District Attorney Gilbert Otero said in an interview Wednesday that his office is in the early stages of investigating issues raised by the newspaper’s reporting. The potential conflicts identified by The Desert Sun involve IID spending tens of millions of ratepayer dollars on energy projects with links to ZGlobal, a longtime consultant for the utility.
Otero said he has excluded his assistant district attorney, Deborah Owen, from the investigation to avoid a conflict of interest. Owen’s brother-in-law is Mike Abatti, a farmer and former IID board member who worked with ZGlobal to build a giant battery for IID. Abatti’s company got a $35-million contract for the battery from IID after the public utility disqualified three bidders with cheaper proposals for not having a certain type of contractor’s license — even though Abatti’s company didn’t have that license, either.
“I specifically kept (Owen) out of the loop because one of the individuals involved in that is her brother-in-law,” Otero said. “I told her, ‘I’m going to be doing this — you don’t ask, and we’re not going to tell you.'”

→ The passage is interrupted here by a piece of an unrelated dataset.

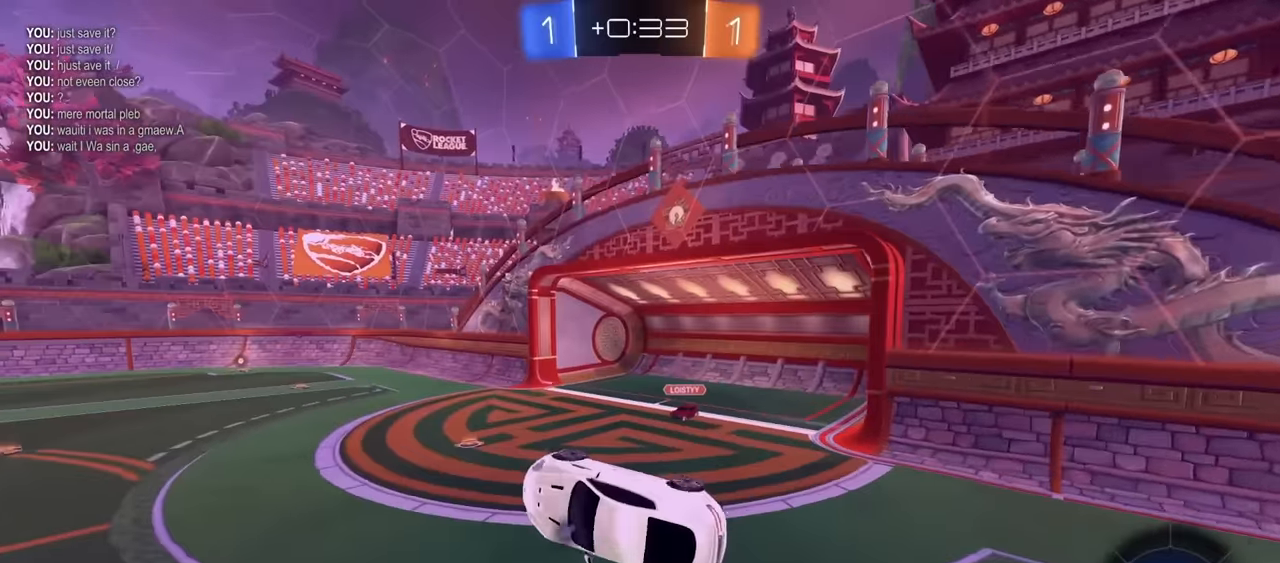
{"keys": [], "mouse": ["left"], "mouse_move": "still", "events": [[83, "mouse_left", "up"], [183, "d", "up"], [183, "e", "up"], [183, "w", "up"], [333, "mouse_left", "down"]]}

ZGlobal has gotten $18 million worth of contracts from IID over the last dozen years, including a three-year, $9-million contract in October 2015 to run the public utility’s transmission and planning unit, which deals with power grid issues. ZGlobal has also worked for private-sector energy companies in Imperial County, helping to develop solar farms that must connect to IID’s power grid to turn a profit, as well as the battery project.

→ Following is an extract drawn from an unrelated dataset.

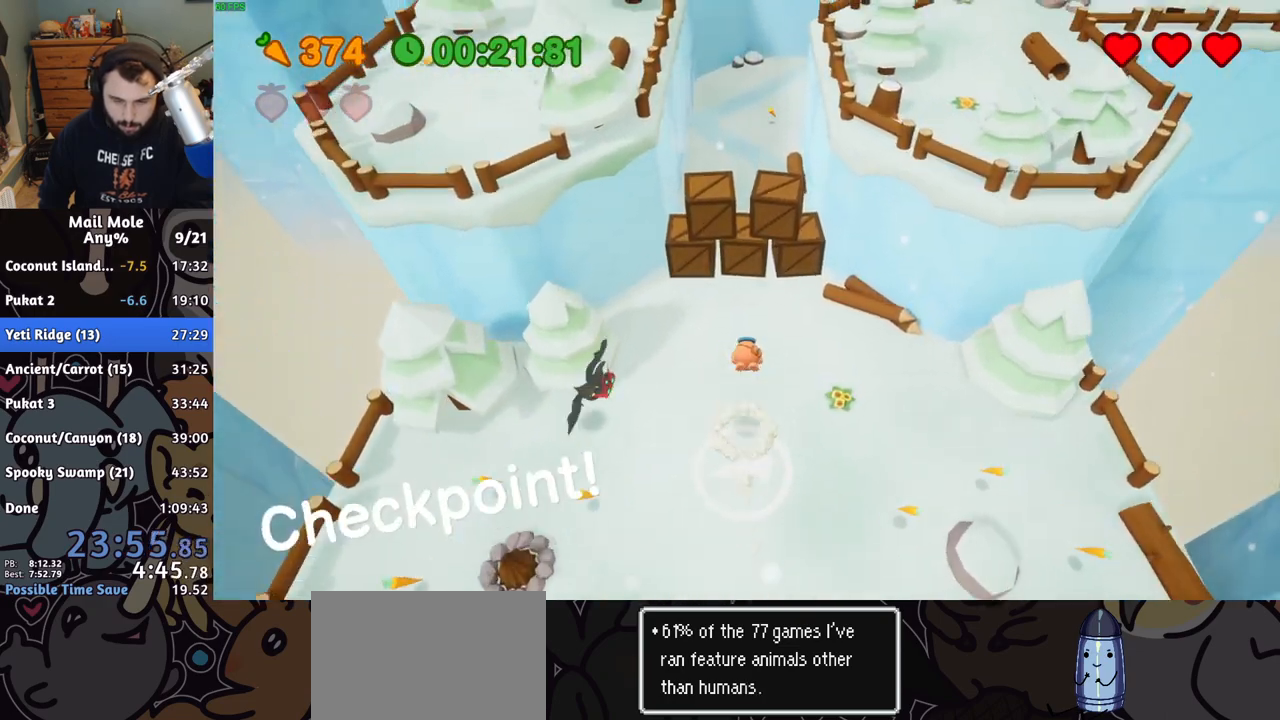
Gameplay with a controller (PlayStation layout); each line is a JSON object with the inputs held at the frame after it. "button_events" lists button changes between this image and that frame as [ms after this image, input, new state], when the widget could be followed in between (sticks are given only as held states). Not read: L1 L2 L3 R1 R2 R3.
{"buttons": [], "left_stick": "up", "right_stick": "center", "button_events": [[367, "SQUARE", "down"], [417, "SQUARE", "up"]]}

On several occasions, The Desert Sun found, ZGlobal has done work for IID that has directly affected its private-sector clients, raising questions about whether the consulting firm may have violated California law. The state’s conflict-of-interest code prohibits private contractors working for public entities from using their position as a government agent to participate in the making of public contracts that could benefit them financially.